I nodded at my graduate student. I had asked her to come up
with code names that would be easy to remember for three corals we wanted to
sample. Underwater, we were likely to confuse or forget the scientific names,
so the codes made it easier to communicate.
The O.G. (Favites pentagona). The distance between the black tapes on my scale bar is 20 cm. Photo by Kharis Schrage. |
“How about Fat Fingers? Do you want to sample that one?”
Kharis shrugged. “Sure, why not. We have enough jars.”
In my head, I visualized each of the coral species one by
one and assigned their new identifiers. Four species was a pretty ambitious
goal, but if Kharis was up for it, so was I.
It took us about 4 days to collect all the samples, but we
did end up getting enough replicates of each species. We worked out an
extremely efficient system underwater. I would lay the scale bar next to a
coral I wanted to sample and break off a piece with my fingers. Then Kharis
would come behind me, put the nub in a labeled bag, photograph the colony, and
give me back the sample bar. At one site, we collected 60 samples in a dive
that lasted 62 minutes – just over a minute per sample.

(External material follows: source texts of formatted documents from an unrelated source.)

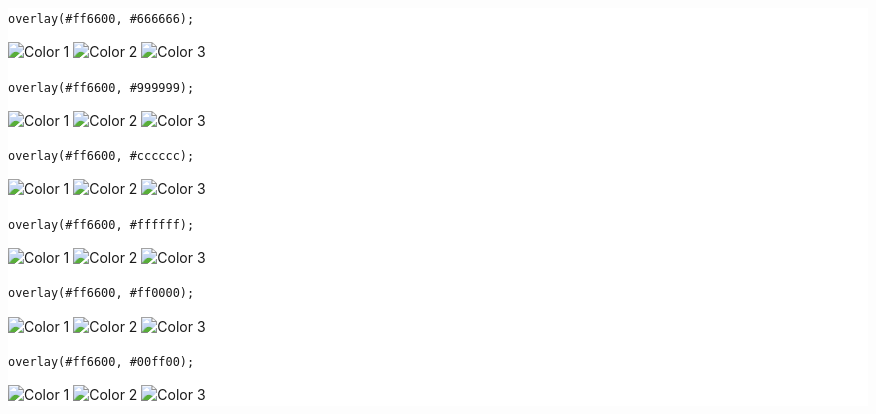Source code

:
 ```less
overlay(#ff6600, #666666);
```

![Color 1](holder.js/100x40/#ff6600:#ffffff/text:ff6600)
![Color 2](holder.js/100x40/#666666:#ffffff/text:666666)
![Color 3](holder.js/100x40/#ff5200:#ffffff/text:ff5200)

```less
overlay(#ff6600, #999999);
```

![Color 1](holder.js/100x40/#ff6600:#ffffff/text:ff6600)
![Color 2](holder.js/100x40/#999999:#ffffff/text:999999)
![Color 3](holder.js/100x40/#ff7a00:#ffffff/text:ff7a00)

```less
overlay(#ff6600, #cccccc);
```

![Color 1](holder.js/100x40/#ff6600:#ffffff/text:ff6600)
![Color 2](holder.js/100x40/#cccccc:#000000/text:cccccc)
![Color 3](holder.js/100x40/#ffa300:#ffffff/text:ffa300)

```less
overlay(#ff6600, #ffffff);
```

![Color 1](holder.js/100x40/#ff6600:#ffffff/text:ff6600)
![Color 2](holder.js/100x40/#ffffff:#000000/text:ffffff)
![Color 3](holder.js/100x40/#ffcc00:#ffffff/text:ffcc00)

```less
overlay(#ff6600, #ff0000);
```

![Color 1](holder.js/100x40/#ff6600:#ffffff/text:ff6600)
![Color 2](holder.js/100x40/#ff0000:#ffffff/text:ff0000)
![Color 3](holder.js/100x40/#ff0000:#ffffff/text:ff0000)

```less
overlay(#ff6600, #00ff00);
```

![Color 1](holder.js/100x40/#ff6600:#ffffff/text:ff6600)
![Color 2](holder.js/100x40/#00ff00:#ffffff/text:00ff00)
![Color 3](holder.js/100x40/#ffcc00:#ffffff/text:ffcc00)
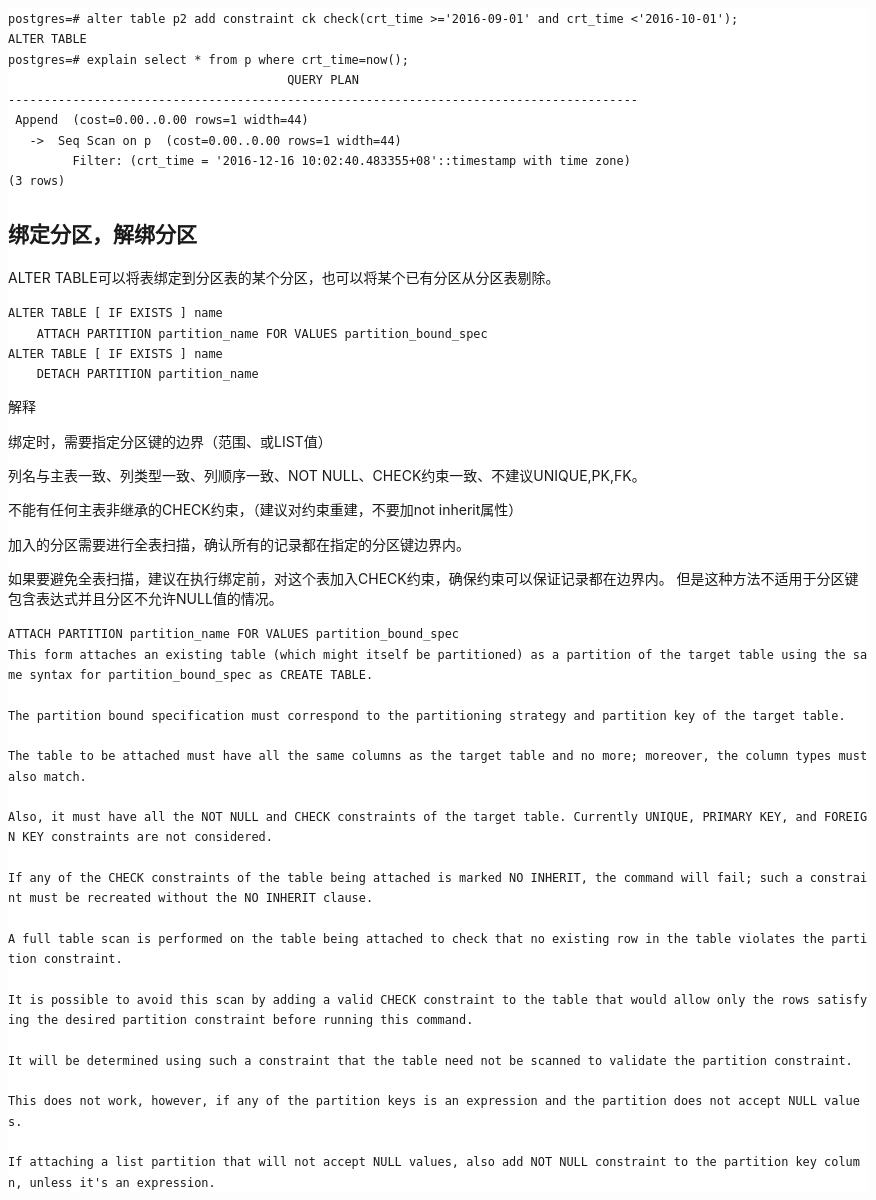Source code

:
 ```
postgres=# alter table p2 add constraint ck check(crt_time >='2016-09-01' and crt_time <'2016-10-01');
ALTER TABLE
postgres=# explain select * from p where crt_time=now();
                                       QUERY PLAN                                       
----------------------------------------------------------------------------------------
 Append  (cost=0.00..0.00 rows=1 width=44)
   ->  Seq Scan on p  (cost=0.00..0.00 rows=1 width=44)
         Filter: (crt_time = '2016-12-16 10:02:40.483355+08'::timestamp with time zone)
(3 rows)
```
  
## 绑定分区，解绑分区
ALTER TABLE可以将表绑定到分区表的某个分区，也可以将某个已有分区从分区表剔除。  
  
```
ALTER TABLE [ IF EXISTS ] name
    ATTACH PARTITION partition_name FOR VALUES partition_bound_spec
ALTER TABLE [ IF EXISTS ] name
    DETACH PARTITION partition_name
```
  
解释  
  
绑定时，需要指定分区键的边界（范围、或LIST值）  
  
列名与主表一致、列类型一致、列顺序一致、NOT NULL、CHECK约束一致、不建议UNIQUE,PK,FK。  
  
不能有任何主表非继承的CHECK约束，（建议对约束重建，不要加not inherit属性）  
  
加入的分区需要进行全表扫描，确认所有的记录都在指定的分区键边界内。  
  
如果要避免全表扫描，建议在执行绑定前，对这个表加入CHECK约束，确保约束可以保证记录都在边界内。 但是这种方法不适用于分区键包含表达式并且分区不允许NULL值的情况。    
     
```
ATTACH PARTITION partition_name FOR VALUES partition_bound_spec
This form attaches an existing table (which might itself be partitioned) as a partition of the target table using the same syntax for partition_bound_spec as CREATE TABLE. 

The partition bound specification must correspond to the partitioning strategy and partition key of the target table. 

The table to be attached must have all the same columns as the target table and no more; moreover, the column types must also match. 

Also, it must have all the NOT NULL and CHECK constraints of the target table. Currently UNIQUE, PRIMARY KEY, and FOREIGN KEY constraints are not considered. 

If any of the CHECK constraints of the table being attached is marked NO INHERIT, the command will fail; such a constraint must be recreated without the NO INHERIT clause.

A full table scan is performed on the table being attached to check that no existing row in the table violates the partition constraint. 

It is possible to avoid this scan by adding a valid CHECK constraint to the table that would allow only the rows satisfying the desired partition constraint before running this command. 

It will be determined using such a constraint that the table need not be scanned to validate the partition constraint. 

This does not work, however, if any of the partition keys is an expression and the partition does not accept NULL values. 

If attaching a list partition that will not accept NULL values, also add NOT NULL constraint to the partition key column, unless it's an expression.
```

The real work comes after we get home. I’ll use the four
species we sampled in a genomic analysis to study patterns of connectivity
among different populations. Some of you might remember that one coral, Porites lobata, has genetically distinct
populations in Palau’s Rock Islands. One of the populations is tolerant of
higher temperatures and therefore resilient to bleaching. It also occurs more
frequently in semi-enclosed lagoons. Well, I wanted to see whether other
species have similar patterns. Do they have distinct populations inside and
outside of lagoons? Do the connectivity patterns match what we would expect
based on oceanographic modelling of larval dispersal (they don’t for Porites lobata)? Are there different
connectivity patterns for species with larvae that disperse in the water column
for different amounts of time? Hopefully, my analysis will answer these
questions.
Fat Fingers (Porites cylindrica). Photo by Kharis Schrage. |
Sampling 15 replicates from 4 different species at each site
sounds like a lot, but our samples are actually really small. Each bit of
tissue is just a few square centimeters. We know the corals can recover from
this small-scale damage because they sustain it all the time – our samples are
about the same size as a parrotfish bite. We saw some parrotfish scars on the
reefs we were sampling, and the similarity to our sample scars was clear.
I’m pretty proud of us for meeting such an ambitious goal in
a short amount of time. The analysis at home will be fun!